Sounds interesting...I have always felt that the vibration and action lures give off are the heart and soul of baits. Its known that sounds moves through water many times better than through air. As a lure maker, I know the those fancy colors do more for hooking the fishermen than they do fish. I do believe that contrasts play a role in triggering fish to strike as well....light vs dark and vise versa...fish have eyes for a reason and they do work.

From an article I read...
_"Physical studies of the eyes and retinas of fish show that the majority can obtain a clearly focused image, detect motion, and have good contrast-detection ability. A limited number of experiments have shown that a minimum level of light is necessary before a fish can recognize colors. Another finding, but one that needs more study, is that some fish favor a specific color. This point may contradict or affirm your own fishing experiences, but remember that the attractiveness of your lure is a combination of many things, including its motion, shape, and color, as well as the scents in and depth of the water."_

Heres the article... http://midcurrent.com/science/fish-eyesight-does-color-matter/


----------



## Roscoe (Jul 22, 2007)

Several lures colors change due to the color of water and depth.Black,White,Chartreuse, and Fire Tiger don't change colors.That's why I use Black a lot.Google up the article by Steve Heiting by searching Can Muskies See Colors.



Roscoe


----------



## monte39 (Nov 24, 2011)

hey guys thanks for the help bought a bunch of lures taking in to account what everybody said. Roscoe that was a good read for me just the thing I was looking for.


----------



## 1roofmusky (May 20, 2008)

ShutUpNFish said:


> As a lure maker, I know the those fancy colors do more for hooking the fishermen than they do fish.
> 
> I'm pretty sure that's how I ended up with 250+ Wiley's and a thousand or so more baits Paul.........LOL


----------



## ShutUpNFish (Apr 17, 2007)

[email protected] Gabe! I saw some of those fish you got from this fall....VERY NICE man! Congrats...


----------



## 1roofmusky (May 20, 2008)

Thanks Paul!
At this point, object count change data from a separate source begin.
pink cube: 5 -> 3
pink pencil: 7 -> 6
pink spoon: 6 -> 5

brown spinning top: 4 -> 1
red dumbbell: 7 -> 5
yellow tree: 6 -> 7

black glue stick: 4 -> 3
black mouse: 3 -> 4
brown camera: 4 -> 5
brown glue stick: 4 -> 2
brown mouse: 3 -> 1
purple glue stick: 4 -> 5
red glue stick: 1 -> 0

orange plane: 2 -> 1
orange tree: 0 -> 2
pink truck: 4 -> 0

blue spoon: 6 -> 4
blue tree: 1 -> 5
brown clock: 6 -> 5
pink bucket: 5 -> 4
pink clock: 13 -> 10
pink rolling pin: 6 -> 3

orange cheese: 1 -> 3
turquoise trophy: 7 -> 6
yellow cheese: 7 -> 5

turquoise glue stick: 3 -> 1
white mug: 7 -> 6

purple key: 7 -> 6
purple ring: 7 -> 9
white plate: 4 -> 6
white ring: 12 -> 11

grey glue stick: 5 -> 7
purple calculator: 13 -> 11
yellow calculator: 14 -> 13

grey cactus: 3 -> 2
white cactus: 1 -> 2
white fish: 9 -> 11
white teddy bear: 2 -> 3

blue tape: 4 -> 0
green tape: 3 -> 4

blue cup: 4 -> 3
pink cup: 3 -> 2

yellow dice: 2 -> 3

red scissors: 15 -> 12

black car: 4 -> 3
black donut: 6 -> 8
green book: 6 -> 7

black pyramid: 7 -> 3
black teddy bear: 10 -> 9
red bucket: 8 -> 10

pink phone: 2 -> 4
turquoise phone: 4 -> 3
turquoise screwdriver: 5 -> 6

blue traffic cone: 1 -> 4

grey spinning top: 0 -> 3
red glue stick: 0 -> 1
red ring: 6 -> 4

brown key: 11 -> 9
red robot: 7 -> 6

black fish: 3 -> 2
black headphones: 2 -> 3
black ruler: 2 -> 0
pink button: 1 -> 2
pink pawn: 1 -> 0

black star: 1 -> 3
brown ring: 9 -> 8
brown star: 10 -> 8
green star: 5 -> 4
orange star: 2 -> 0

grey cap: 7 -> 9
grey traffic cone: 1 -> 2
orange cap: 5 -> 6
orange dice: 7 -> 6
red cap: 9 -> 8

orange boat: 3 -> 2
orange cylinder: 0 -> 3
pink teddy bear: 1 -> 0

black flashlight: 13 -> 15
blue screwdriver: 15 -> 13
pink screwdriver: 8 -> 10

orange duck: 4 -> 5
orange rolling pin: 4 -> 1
We DID have a pretty good trip there.


----------



## buckeyebowman (Feb 24, 2012)

Legend killer said:


> Black and bright. I seldom use natural colors. No lakes around me crystal clear.





Roscoe said:


> I think the way you work your lure is more important than color.But I like Black all the way.
> 
> 
> 
> Roscoe


Yep, and yep! I have an old, jointed Creek Chub Pikie Minnow, solid black, that I inherited from my Dad. Large toothy fish really love it.


----------